Higher unfavorable perfusion pattern at admission, taking into account the same percentage of rTPA/EVT treated patients, supports the finding of higher infarct volume on follow-up NECT during COVID-19 pandemic (35.5 vs 3.0 ml, p < 0.001). The results of our study showed that CTP hypoperfused parameters are correlated with final infarct volume, which is in line with previous studies based on CTP [26, 27]. Shankar et al. (2016) found that CTP infarct core was the major predictor of final infarct volume and, at the same time, total hypoperfused volume measured by CBF was also correlated with the final lesion [26].

Advanced multimodal neuroimaging plays an increasingly relevant role in the management of patients with stroke-related symptoms [4, 6, 7, 11, 12, 28, 29]. Using CTP to identify irreversible infarct core and the ischemic salvageable penumbra area in a quick and accurate manner allows stroke emergency management based on the tissue-clock approach instead of on the time-clock approach. CTP is notably a fast imaging technique, also characterized by high sensitivity (80%) and specificity (95%) [30]. In addition, CTP perfusion data may provide useful information as a complementary asset to understand the pathophysiological mechanisms underlying the clinical phenomenon.

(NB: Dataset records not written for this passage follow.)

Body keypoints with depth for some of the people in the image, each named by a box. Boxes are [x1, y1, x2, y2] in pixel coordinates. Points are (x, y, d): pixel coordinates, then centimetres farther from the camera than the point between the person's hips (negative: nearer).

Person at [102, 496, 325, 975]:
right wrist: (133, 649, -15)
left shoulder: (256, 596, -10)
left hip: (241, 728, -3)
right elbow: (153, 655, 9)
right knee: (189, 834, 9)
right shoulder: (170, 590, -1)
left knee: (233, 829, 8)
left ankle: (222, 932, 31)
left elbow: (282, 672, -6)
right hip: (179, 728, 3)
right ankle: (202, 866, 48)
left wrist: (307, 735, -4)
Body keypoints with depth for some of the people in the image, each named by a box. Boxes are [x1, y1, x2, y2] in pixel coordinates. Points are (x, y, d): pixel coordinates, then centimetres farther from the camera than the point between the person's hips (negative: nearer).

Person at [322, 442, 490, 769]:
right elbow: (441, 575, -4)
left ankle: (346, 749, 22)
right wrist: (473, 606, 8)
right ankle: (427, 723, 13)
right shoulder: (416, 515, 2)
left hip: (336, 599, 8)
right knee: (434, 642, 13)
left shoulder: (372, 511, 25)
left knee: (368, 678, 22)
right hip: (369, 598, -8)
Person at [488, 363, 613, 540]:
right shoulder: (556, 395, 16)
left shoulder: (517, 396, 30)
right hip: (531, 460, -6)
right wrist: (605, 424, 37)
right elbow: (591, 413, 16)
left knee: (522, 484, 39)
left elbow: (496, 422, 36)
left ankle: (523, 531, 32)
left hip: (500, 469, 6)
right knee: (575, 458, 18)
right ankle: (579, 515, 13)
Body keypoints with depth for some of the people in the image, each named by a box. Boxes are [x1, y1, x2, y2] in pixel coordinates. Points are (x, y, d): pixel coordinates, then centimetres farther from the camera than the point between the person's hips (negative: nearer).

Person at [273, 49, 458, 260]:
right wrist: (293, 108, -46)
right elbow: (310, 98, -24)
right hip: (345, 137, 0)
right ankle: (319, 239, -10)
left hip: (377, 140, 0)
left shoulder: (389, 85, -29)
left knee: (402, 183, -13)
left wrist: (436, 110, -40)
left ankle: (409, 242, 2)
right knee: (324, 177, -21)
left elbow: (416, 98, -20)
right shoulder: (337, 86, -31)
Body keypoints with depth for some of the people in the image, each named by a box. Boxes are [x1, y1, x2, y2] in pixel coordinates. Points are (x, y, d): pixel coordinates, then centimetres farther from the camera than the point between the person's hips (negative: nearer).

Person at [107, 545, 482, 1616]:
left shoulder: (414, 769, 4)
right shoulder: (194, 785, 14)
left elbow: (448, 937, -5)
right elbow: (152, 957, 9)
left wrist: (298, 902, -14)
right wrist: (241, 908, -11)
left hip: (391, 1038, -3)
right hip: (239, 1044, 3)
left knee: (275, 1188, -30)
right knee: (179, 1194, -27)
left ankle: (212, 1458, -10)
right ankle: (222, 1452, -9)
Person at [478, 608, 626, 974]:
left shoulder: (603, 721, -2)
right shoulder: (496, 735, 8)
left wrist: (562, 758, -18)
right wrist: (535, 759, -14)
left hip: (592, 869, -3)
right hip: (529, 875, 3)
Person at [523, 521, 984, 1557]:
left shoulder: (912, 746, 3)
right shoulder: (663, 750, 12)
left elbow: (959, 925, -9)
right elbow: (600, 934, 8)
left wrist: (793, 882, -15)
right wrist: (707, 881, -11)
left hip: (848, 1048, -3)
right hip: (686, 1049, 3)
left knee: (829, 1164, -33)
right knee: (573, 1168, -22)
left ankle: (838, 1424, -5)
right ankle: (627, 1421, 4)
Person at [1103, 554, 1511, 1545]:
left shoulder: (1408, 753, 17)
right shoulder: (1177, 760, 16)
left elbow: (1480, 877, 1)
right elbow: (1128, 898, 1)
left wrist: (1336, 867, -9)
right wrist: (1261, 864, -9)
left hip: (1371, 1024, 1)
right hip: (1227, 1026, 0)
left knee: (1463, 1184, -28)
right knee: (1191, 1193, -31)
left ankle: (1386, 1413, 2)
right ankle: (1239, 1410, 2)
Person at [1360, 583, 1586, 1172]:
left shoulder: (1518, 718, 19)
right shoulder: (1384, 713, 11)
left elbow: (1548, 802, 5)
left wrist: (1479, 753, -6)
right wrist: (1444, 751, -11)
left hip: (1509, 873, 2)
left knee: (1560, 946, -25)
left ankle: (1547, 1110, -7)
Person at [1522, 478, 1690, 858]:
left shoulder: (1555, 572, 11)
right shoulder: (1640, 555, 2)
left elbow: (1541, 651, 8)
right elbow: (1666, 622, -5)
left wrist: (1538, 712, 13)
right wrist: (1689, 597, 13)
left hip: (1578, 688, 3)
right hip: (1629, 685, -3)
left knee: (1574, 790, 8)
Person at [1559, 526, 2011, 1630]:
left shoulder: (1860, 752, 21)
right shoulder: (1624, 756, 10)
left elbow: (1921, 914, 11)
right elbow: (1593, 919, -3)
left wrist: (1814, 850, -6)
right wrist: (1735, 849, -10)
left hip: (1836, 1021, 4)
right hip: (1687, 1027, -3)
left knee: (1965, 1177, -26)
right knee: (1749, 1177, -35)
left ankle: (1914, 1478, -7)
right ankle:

Our study had some limitations. The data describe a single-center investigation of a limited sample size. Moreover, although the included patients were consecutive, we conducted a retrospective observational study. In this study, we investigated all hyper-acute stroke patients admitted as “code stroke” patients (within 4.5 h from stroke onset, within 6 h from stroke onset in case of suspect LVO, or SUSO) who underwent multimodal CT assessment as per regional clinical care integrated pathway for acute stroke. Patients alerting the emergency services after 4.5 h (or after 6 h in case of suspect of LVO) were not labeled as “code stroke” and consequently did not undergo CT perfusion assessment. Thus, such patients were not been included in this perfusional study. The results should be confirmed in a larger clinical study including CT perfusion assessment on patients admitted in a time window extended up to 24 h from onset. In addition, CT perfusion lower reliability in minor strokes (especially in lacunar etiology) should be always taken into account. Nevertheless, our study contributes to give a better insight on the COVID-19 emergency and lockdown impact on stroke pathway by implementing whole brain CTP processing in real-life acute stroke admitted patients.

Conclusion

The results of this study highlighted the ischemic stroke CTP perfusion pattern as an acid test for the COVID-19 fear in acute ischemic stroke. During the COVID-19 pandemic, a higher percentage of severe strokes and concomitant higher hypoperfused volumes and an unfavorable mismatch were observed resulting in higher infarct brain lesion. These tissue-evidenced findings deepened the analysis of the consequences on acute stroke pathway caused by the fear for the pandemic, while also pointing out the novel scenario that first-line neurologists have to face during the COVID-19 pandemic.